Volumes have been written about attachment and children and it is easily researched – there is not space to discuss it here. What many people don’t know, however, is that the attachment styles they developed when they were very young are still affecting them today! The emotional and physical bonds they did or did not experience with those most important to them when they were young are being mirrored in their most important relationships now. This is especially true with couples!
HOW YOU BONDED WITH YOUR MOTHER OR FATHER IS AFFECTING YOUR RELATIONSHIP WITH YOUR SPOUSE!
Just like the attachment styles in children, there are
FOUR ATTACHMENT STYLES IN ADULTS:
Adults who are securely attached are usually more satisfied in their relationships.
- Secure Attachment Adults who are securely attached are usually more satisfied in their relationships. They typically feel secure and connected with their partner, but still allow themselves and their spouse “freedom to move” in the relationship. The relationship is usually honest and equal. Partners can love each other while still feeling independent.
- Anxious-Preoccupied Attachment Adults who are anxiously attached seem to be desperate to form a bond. In fact, they tend to feel as though they are starving for emotional connection. Instead of feeling “real love” or “real trust” toward their partner, they spend much of their time looking for their partner to “complete them.” They often feel fearful and unsure of the relationship and of the love of the partner. When this happens, they may become clingy, possessive, or demanding. Many times, this behavior only pushes their partner away, confirming the anxiously attached partners fears that they were not ever loved in the first place.
- Dismissive-Avoidant Attachment Adults who develop a dismissive-avoidant attachment style tend to emotionally distance themselves from their partners. Sometimes they seek isolation and feel “pseudo-independent.” The avoidantly attached adult leads a more inward life and may easily detach from loved ones, denying their importance. In emotional situations, they are able to “turn off their feelings” and not react.

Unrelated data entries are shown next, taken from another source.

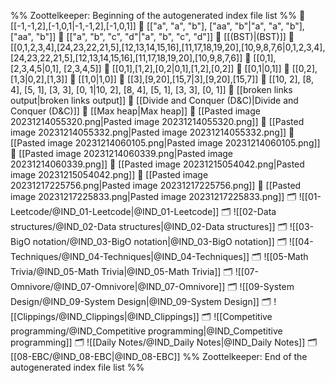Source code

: %% Zoottelkeeper: Beginning of the autogenerated index file list  %%
📄 [[-1,-1,2],[-1,0,1|-1,-1,2],[-1,0,1]]
📄 [["a", "a", "b"], ["aa", "b"|"a", "a", "b"], ["aa", "b"]]
📄 [["a", "b", "c", "d"|"a", "b", "c", "d"]]
📄 [[(BST)|(BST)]]
📄 [[0,1,2,3,4],[24,23,22,21,5],[12,13,14,15,16],[11,17,18,19,20],[10,9,8,7,6|0,1,2,3,4],[24,23,22,21,5],[12,13,14,15,16],[11,17,18,19,20],[10,9,8,7,6]]
📄 [[0,1], [2,3,4,5|0,1], [2,3,4,5]]
📄 [[0,1],[1,2],[0,2|0,1],[1,2],[0,2]]
📄 [[0,1|0,1]]
📄 [[0,2],[1,3|0,2],[1,3]]
📄 [[1,0|1,0]]
📄 [[3],[9,20],[15,7|3],[9,20],[15,7]]
📄 [[10, 2], [8, 4], [5, 1], [3, 3], [0, 1|10, 2], [8, 4], [5, 1], [3, 3], [0, 1]]
📄 [[broken links output|broken links output]]
📄 [[Divide and Conquer (D&C)|Divide and Conquer (D&C)]]
📄 [[Max heap|Max heap]]
📄 [[Pasted image 20231214055320.png|Pasted image 20231214055320.png]]
📄 [[Pasted image 20231214055332.png|Pasted image 20231214055332.png]]
📄 [[Pasted image 20231214060105.png|Pasted image 20231214060105.png]]
📄 [[Pasted image 20231214060339.png|Pasted image 20231214060339.png]]
📄 [[Pasted image 20231215054042.png|Pasted image 20231215054042.png]]
📄 [[Pasted image 20231217225756.png|Pasted image 20231217225756.png]]
📄 [[Pasted image 20231217225833.png|Pasted image 20231217225833.png]]
🗂️ ![[01-Leetcode/@IND_01-Leetcode|@IND_01-Leetcode]]
🗂️ ![[02-Data structures/@IND_02-Data structures|@IND_02-Data structures]]
🗂️ ![[03-BigO notation/@IND_03-BigO notation|@IND_03-BigO notation]]
🗂️ ![[04-Techniques/@IND_04-Techniques|@IND_04-Techniques]]
🗂️ ![[05-Math Trivia/@IND_05-Math Trivia|@IND_05-Math Trivia]]
🗂️ ![[07-Omnivore/@IND_07-Omnivore|@IND_07-Omnivore]]
🗂️ ![[09-System Design/@IND_09-System Design|@IND_09-System Design]]
🗂️ ![[Clippings/@IND_Clippings|@IND_Clippings]]
🗂️ ![[Competitive programming/@IND_Competitive programming|@IND_Competitive programming]]
🗂️ ![[Daily Notes/@IND_Daily Notes|@IND_Daily Notes]]
🗂️ [[08-EBC/@IND_08-EBC|@IND_08-EBC]]
%% Zoottelkeeper: End of the autogenerated index file list  %%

- Fearful-Avoidant Attachment Adults with this attachment style are in a constant state of ambivalence – they fear both being too close to others and too distant. Many times, as children, these persons lived in abusive homes. The person or people they needed to go to for love and comfort were the same who hurt them. They learned quickly that those they love cannot be trusted. As adults, those with fearful-avoidant attachment know they need to move toward others to get their emotional needs met, but believe that if they get too close they will be hurt. These adults tend to have unpredictable moods and may even be drawn to abusive relationships.

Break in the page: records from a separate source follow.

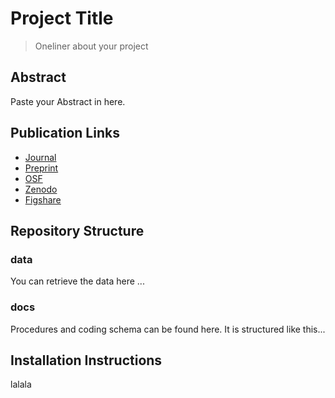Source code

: # Project Title
> Oneliner about your project 

## Abstract
Paste your Abstract in here.

## Publication Links
- [Journal](https://#)
- [Preprint](https://#)
- [OSF](https://#)
- [Zenodo](https://#)
- [Figshare](https://#)

## Repository Structure
### data
You can retrieve the data here ...

### docs
Procedures and coding schema can be found here. It is structured like this... 



## Installation Instructions
lalala

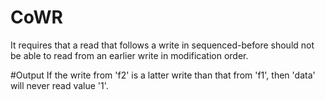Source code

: # CoWR
It requires that a read that follows a write in sequenced-before should not be able to read from an earlier write in modification order. 

#Output
If the write from 'f2' is a latter write than that from 'f1', then 'data' will never read value '1'.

Do you recognize yourself in any of these attachment styles? Do you recognize your spouse’s style? Are both of your styles working together to sabotage the way you relate with and understand each other?
THE ATTACHMENT STYLE YOU DEVELOPED AS A CHILD DOES NOT HAVE TO DEFINE THE WAY YOU RELATE TO THOSE YOU LOVE TODAY.
Therapy can help you and your spouse learn change the maladaptive attachment patterns you’ve learned throughout your lives. You can work toward forming an “earned secure attachment” and learn new styles of attachment that will help you maintain a fulfilling and loving relationship.